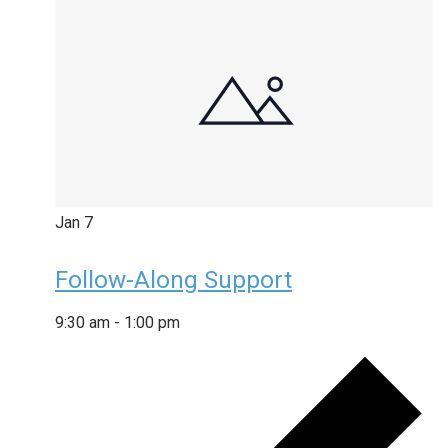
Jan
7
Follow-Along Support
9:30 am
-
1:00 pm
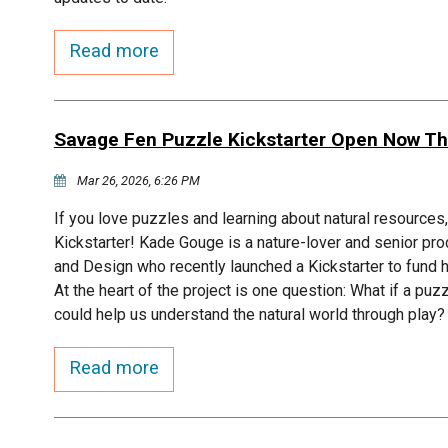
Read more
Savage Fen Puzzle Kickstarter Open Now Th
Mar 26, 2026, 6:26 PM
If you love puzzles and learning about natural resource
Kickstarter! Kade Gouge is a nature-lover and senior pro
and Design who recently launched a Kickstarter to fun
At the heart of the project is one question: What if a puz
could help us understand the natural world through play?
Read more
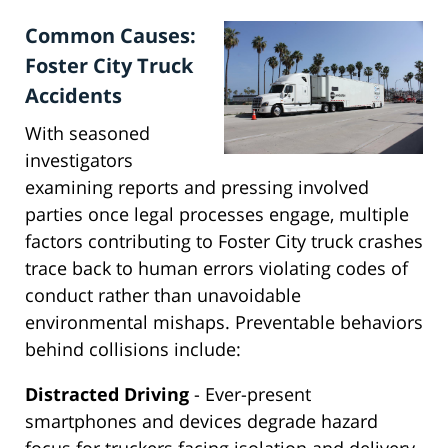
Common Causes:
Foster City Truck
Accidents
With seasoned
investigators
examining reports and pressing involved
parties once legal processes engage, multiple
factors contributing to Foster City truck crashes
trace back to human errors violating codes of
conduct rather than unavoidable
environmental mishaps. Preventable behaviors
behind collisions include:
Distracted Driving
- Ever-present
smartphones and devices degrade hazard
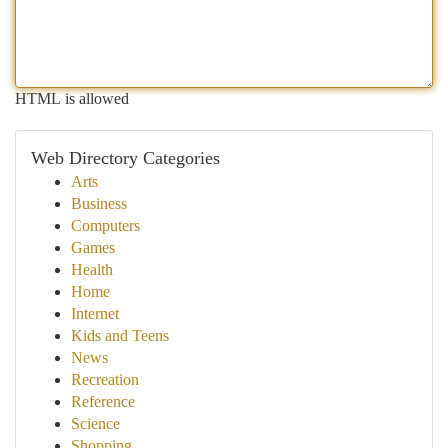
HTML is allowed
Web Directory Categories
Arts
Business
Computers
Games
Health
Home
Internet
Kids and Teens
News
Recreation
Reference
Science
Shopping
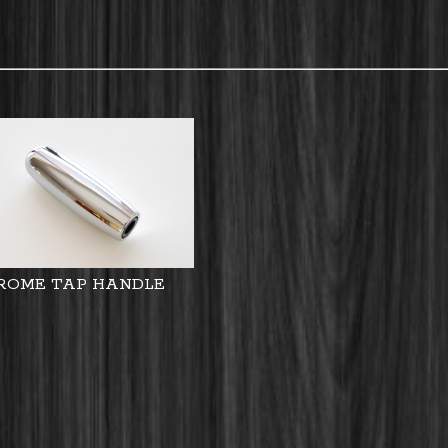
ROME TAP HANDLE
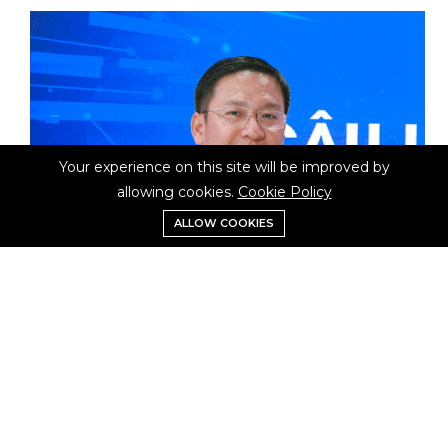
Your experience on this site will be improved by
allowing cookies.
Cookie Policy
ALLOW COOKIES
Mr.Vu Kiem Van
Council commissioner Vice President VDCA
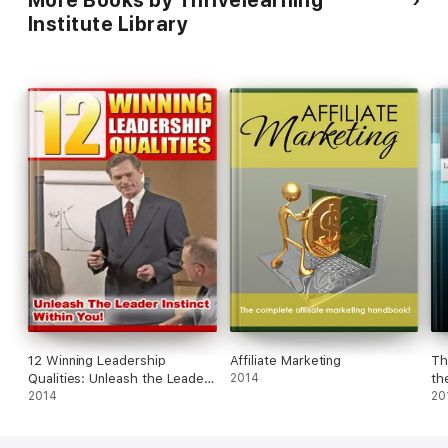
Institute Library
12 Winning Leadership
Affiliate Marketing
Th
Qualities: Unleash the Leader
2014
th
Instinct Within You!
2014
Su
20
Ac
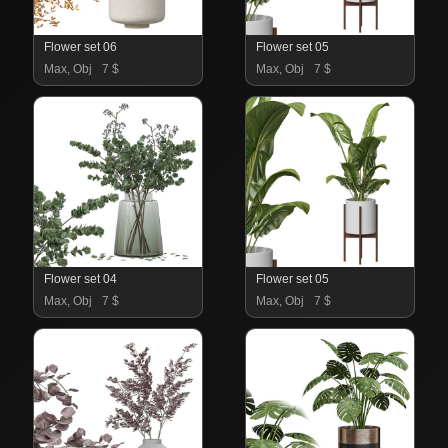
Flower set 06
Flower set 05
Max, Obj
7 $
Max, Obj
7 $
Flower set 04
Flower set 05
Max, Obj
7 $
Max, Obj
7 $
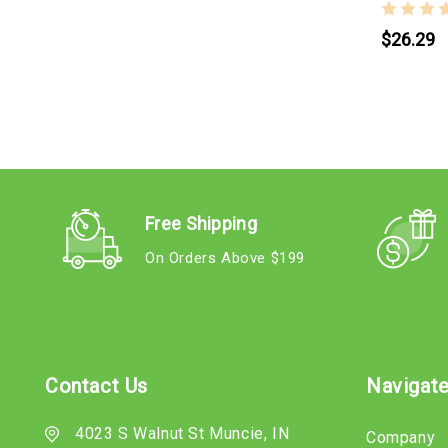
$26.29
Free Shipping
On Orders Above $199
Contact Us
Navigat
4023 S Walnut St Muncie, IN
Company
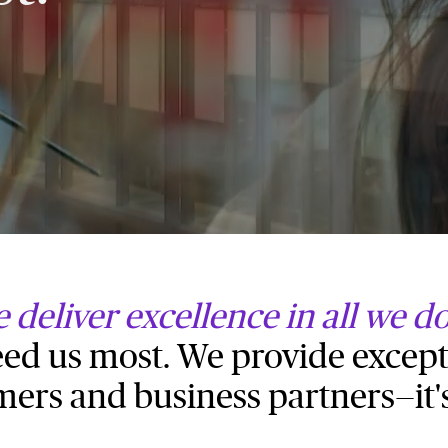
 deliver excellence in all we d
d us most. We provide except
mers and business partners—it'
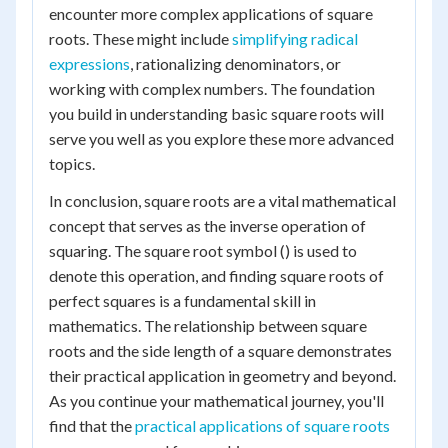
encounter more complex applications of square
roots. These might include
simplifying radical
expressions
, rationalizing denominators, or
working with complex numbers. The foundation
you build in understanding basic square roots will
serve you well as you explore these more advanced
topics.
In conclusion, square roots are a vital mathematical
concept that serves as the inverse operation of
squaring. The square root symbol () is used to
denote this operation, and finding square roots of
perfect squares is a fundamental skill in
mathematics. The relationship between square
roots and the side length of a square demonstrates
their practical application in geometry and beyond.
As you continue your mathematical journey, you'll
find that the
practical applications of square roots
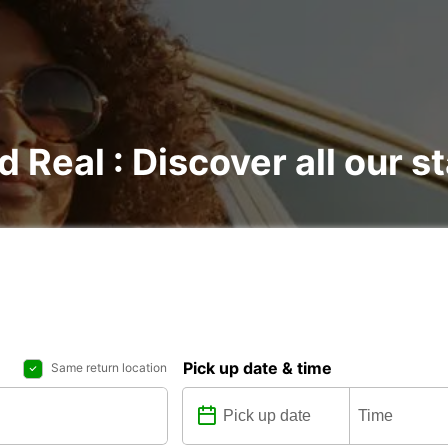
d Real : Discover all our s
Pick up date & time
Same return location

• • •

From the first line to the last, copy the records exactly and skip the pictures.

#### Result for this task
Jan
7
Follow-Along Support
9:30 am
-
1:00 pm
Read more
Savage Fen Puzzle Kickstarter Open Now Th
Mar 26, 2026, 6:26 PM
If you love puzzles and learning about natural resource
Kickstarter! Kade Gouge is a nature-lover and senior pro
and Design who recently launched a Kickstarter to fun
At the heart of the project is one question: What if a puz
could help us understand the natural world through play?
Read more
Common Causes:
Foster City Truck
Accidents
With seasoned
investigators
examining reports and pressing involved
parties once legal processes engage, multiple
factors contributing to Foster City truck crashes
trace back to human errors violating codes of
conduct rather than unavoidable
environmental mishaps. Preventable behaviors
behind collisions include:
Distracted Driving
- Ever-present
smartphones and devices degrade hazard
HTML is allowed
Web Directory Categories
Arts
Business
Computers
Games
Health
Home
Internet
Kids and Teens
News
Recreation
Reference
Science
Shopping
ROME TAP HANDLE
Your experience on this site will be improved by
allowing cookies.
Cookie Policy
ALLOW COOKIES
Mr.Vu Kiem Van
Council commissioner Vice President VDCA
Institute Library
12 Winning Leadership
Affiliate Marketing
Th
Qualities: Unleash the Leader
2014
th
Instinct Within You!
2014
Su
20
Ac
Flower set 06
Flower set 05
Max, Obj
7 $
Max, Obj
7 $
Flower set 04
Flower set 05
Max, Obj
7 $
Max, Obj
7 $
$26.29
Free Shipping
On Orders Above $199
Contact Us
Navigat
4023 S Walnut St Muncie, IN
Company
 deliver excellence in all we d
d us most. We provide except
mers and business partners—it'
encounter more complex applications of square
roots. These might include
simplifying radical
expressions
, rationalizing denominators, or
working with complex numbers. The foundation
you build in understanding basic square roots will
serve you well as you explore these more advanced
topics.
In conclusion, square roots are a vital mathematical
concept that serves as the inverse operation of
squaring. The square root symbol () is used to
denote this operation, and finding square roots of
perfect squares is a fundamental skill in
mathematics. The relationship between square
roots and the side length of a square demonstrates
their practical application in geometry and beyond.
As you continue your mathematical journey, you'll
find that the
practical applications of square roots
d Real : Discover all our s
Pick up date & time
Same return location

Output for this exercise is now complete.